**Your goal:**
Report every line of the data below that contains the word "узников", copying each such line in full.

**Transcribed page contents:**
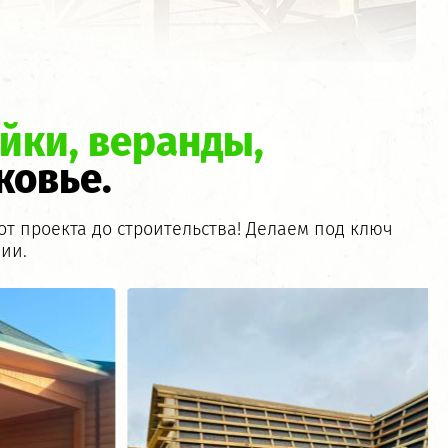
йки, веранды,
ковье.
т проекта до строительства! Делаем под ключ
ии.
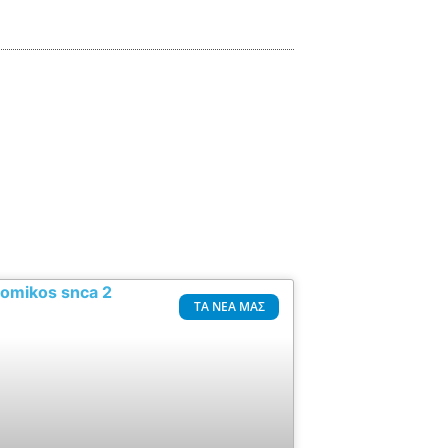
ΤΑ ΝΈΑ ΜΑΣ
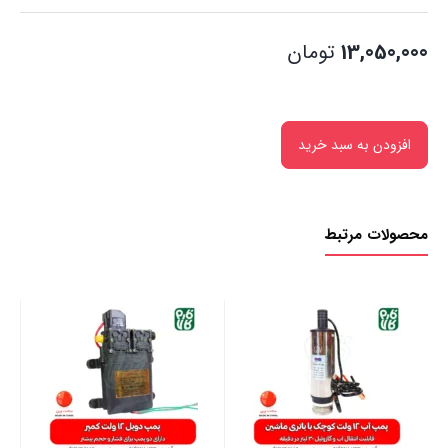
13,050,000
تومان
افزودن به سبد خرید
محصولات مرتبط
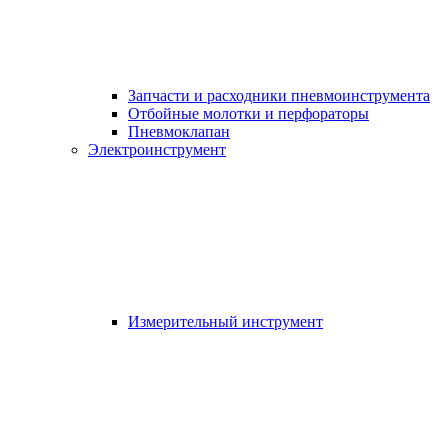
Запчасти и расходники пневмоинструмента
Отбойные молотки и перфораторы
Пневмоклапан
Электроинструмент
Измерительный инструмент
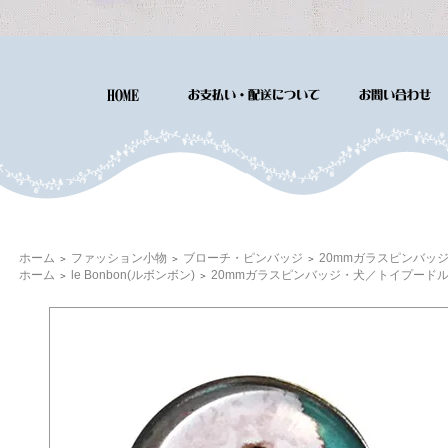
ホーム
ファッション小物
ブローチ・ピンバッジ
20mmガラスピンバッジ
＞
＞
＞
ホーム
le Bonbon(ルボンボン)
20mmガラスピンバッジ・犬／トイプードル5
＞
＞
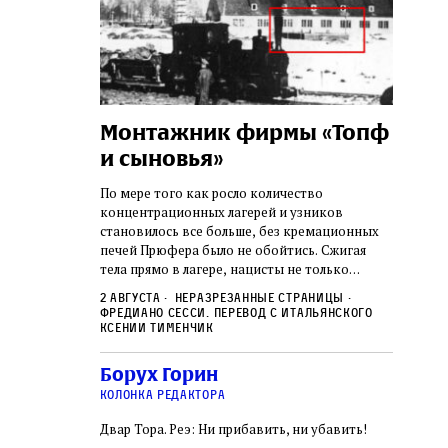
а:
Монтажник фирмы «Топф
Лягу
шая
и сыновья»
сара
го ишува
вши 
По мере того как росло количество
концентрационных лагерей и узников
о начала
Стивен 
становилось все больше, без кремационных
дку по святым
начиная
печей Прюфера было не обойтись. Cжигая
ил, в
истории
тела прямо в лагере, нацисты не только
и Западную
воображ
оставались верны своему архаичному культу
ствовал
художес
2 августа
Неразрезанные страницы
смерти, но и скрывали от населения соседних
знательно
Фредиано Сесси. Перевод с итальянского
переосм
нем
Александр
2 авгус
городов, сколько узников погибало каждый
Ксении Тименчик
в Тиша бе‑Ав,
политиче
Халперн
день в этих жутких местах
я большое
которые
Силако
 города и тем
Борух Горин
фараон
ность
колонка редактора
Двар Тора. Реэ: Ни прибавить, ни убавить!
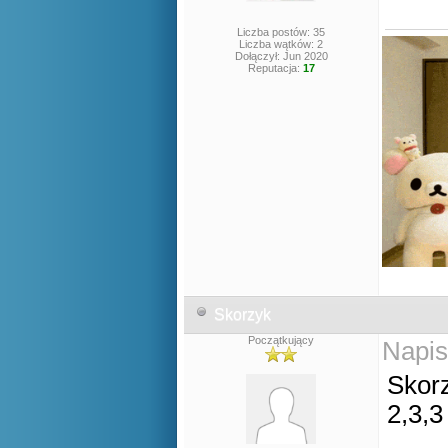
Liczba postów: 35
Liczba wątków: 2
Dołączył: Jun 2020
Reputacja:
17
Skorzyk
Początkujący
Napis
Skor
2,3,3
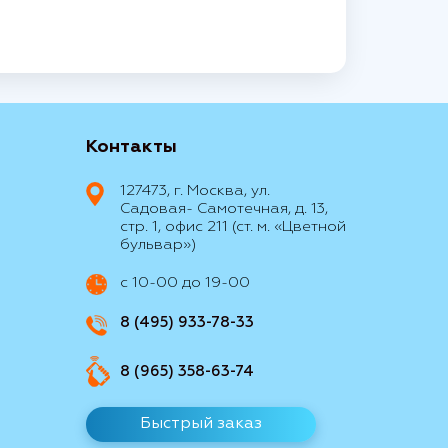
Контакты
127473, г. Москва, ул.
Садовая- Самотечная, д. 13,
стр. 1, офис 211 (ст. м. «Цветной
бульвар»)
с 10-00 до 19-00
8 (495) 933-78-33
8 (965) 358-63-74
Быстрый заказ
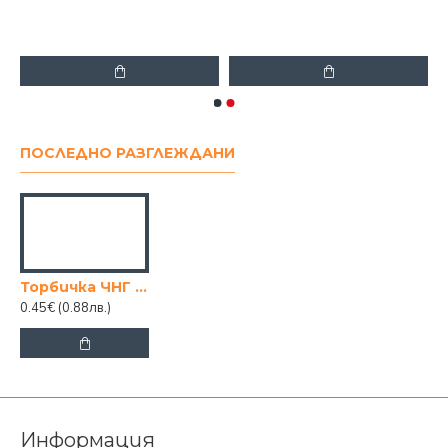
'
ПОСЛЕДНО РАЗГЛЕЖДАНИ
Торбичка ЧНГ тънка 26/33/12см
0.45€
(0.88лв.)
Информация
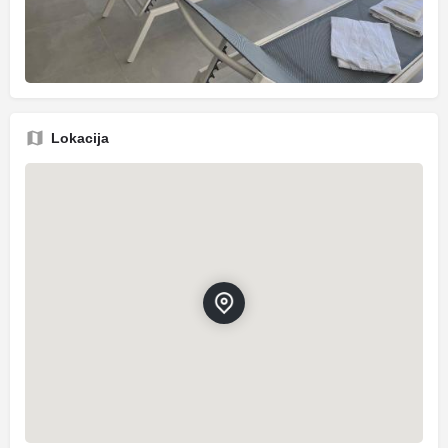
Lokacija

**Your response:**
концентрационных лагерей и узников
городов, сколько узников погибало каждый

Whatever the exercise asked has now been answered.